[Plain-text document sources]
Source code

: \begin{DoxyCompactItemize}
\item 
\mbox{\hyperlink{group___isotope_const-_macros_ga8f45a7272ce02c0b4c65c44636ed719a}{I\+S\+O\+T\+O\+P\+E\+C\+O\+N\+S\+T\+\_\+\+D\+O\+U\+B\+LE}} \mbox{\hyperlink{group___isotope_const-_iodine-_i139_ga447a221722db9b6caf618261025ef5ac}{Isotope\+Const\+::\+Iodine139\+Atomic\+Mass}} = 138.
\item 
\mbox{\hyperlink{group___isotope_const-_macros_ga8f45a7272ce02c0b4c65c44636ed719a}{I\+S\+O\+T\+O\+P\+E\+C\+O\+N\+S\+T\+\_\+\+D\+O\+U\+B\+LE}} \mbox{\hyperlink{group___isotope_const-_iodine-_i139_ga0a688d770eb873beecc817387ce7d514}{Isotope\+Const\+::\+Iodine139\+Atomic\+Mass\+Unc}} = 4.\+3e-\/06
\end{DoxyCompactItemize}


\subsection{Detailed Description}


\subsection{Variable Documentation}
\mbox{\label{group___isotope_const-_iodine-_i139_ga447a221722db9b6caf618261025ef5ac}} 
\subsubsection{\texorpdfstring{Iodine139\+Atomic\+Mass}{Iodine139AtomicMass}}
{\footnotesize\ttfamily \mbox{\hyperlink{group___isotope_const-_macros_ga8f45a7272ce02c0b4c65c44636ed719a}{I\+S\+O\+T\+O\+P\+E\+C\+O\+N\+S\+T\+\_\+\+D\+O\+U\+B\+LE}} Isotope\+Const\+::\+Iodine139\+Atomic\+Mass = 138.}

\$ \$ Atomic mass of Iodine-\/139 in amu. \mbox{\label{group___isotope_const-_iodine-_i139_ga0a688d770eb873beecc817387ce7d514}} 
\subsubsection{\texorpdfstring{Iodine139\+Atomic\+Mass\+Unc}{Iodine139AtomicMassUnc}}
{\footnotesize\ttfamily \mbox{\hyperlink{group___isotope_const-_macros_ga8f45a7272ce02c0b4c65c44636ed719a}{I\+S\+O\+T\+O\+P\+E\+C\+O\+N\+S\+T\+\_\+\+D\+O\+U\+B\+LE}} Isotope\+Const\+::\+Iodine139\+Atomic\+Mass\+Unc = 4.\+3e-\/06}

What the task asks
Each line of the data that has the string "footnotesize" counts once; give the total and nothing else.

Written answer
2